I saw something yesterday that I'd never thought of. There is a span of a few years where pretend cooking is a sure fire hit in the play ground. "Can you fix me some broccoli?" "We haven't got broccoli! Here's bagels!" (Accompanied with flung handfuls of wood chips).

However, yesterday, I saw a nanny that had brought a whole collection of cups and containers for enhancing this game.

It worked great, there was a knot of kids that were occupied for at least thirty minutes. She had tons of stuff, so that sharing was accomplished without overt conflict. Even my son was able to shyly ask for an ice cream and then play for a bit. They were playing in a park (Spring) with a great little kiosk type stand next to a long tube, so they had a good food prep area, and then a good selling area. Clearly the coffee-shop paradigm is well understood by area children. (I was perhaps the only adult there without a cup of joe in hand.)

However, people being people, after sometime there developed a split among the kids, with two bossy groups. I couldn't quite figure out the root of the debate, but it had to do with how to arrange the bowls of chips in the tunnel. Feelings were starting to rise, so I moved my son away. They have turned the water fountains on in this park, so I thought it would be a good chance to fill our water bottles up.
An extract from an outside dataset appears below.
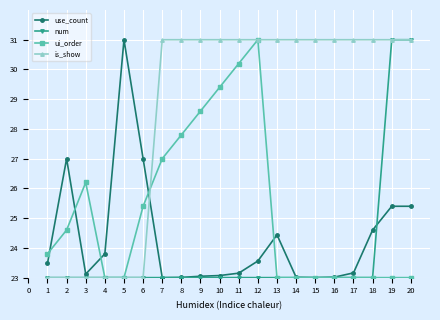

What is the maximum value shown in the chart?

31.0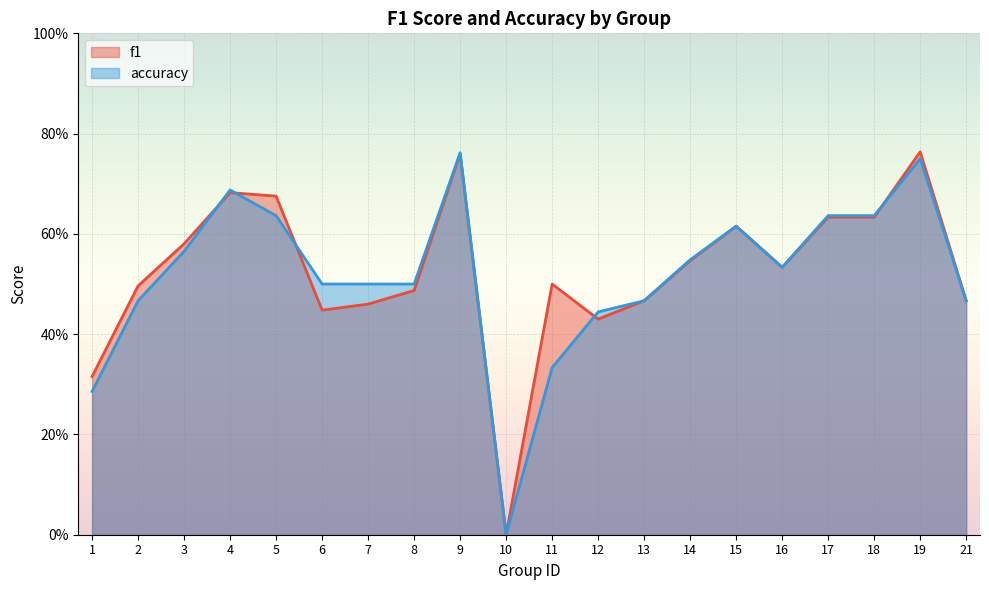

Reading left to right, extract all data points from this chart.

f1: 0.3	0.5	0.6	0.7	0.7	0.4	0.5	0.5	0.8	0.0	0.5	0.4	0.5	0.5	0.6	0.5	0.6	0.6	0.8	0.5
accuracy: 0.3	0.5	0.6	0.7	0.6	0.5	0.5	0.5	0.8	0.0	0.3	0.4	0.5	0.5	0.6	0.5	0.6	0.6	0.8	0.5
I had forgotten his predilection for pouring water out, so what I imagined would be a fun join project of filling the water bottles turned out to be a tense negotiation between a person that just wanted to fill the bottles, perhaps take a sip, and move on, and a person that wanted to spend a good deal of time filling up and then pouring out bottles. So we filled them up three or four times, I just drank all the water I expected I'd need in the next hour or two and then let him empty it out again. Finally, I managed to convince him to keep some water in the bottle and to move away from the spigot. As he walked off, I tried to tighten the spigot so hard that no other toddlers would be able to open it but not so tight that other parents couldn't open it.

See the error?

I glanced up at where he was taking the water bottle as he arrived at the tense wood chip argument. I leaped forward and grabbed the bottle just as he was flinging the water at one of the children. Somehow, the water went mostly back into the bottle as I swept it forward and up. The targeted child ended up with a tiny splash, that went entirely on her hat, not on her hair or face. Her nanny saw that no harm was done, her feelings started to be hurt but then she recovered. My son was amenable to being swept up and placed in the stroller, with a few "blah blah blah" words from me about not throwing water on people in the park.

I think I will still bring containers and cups along, but we won't set up shop next to a water fountain.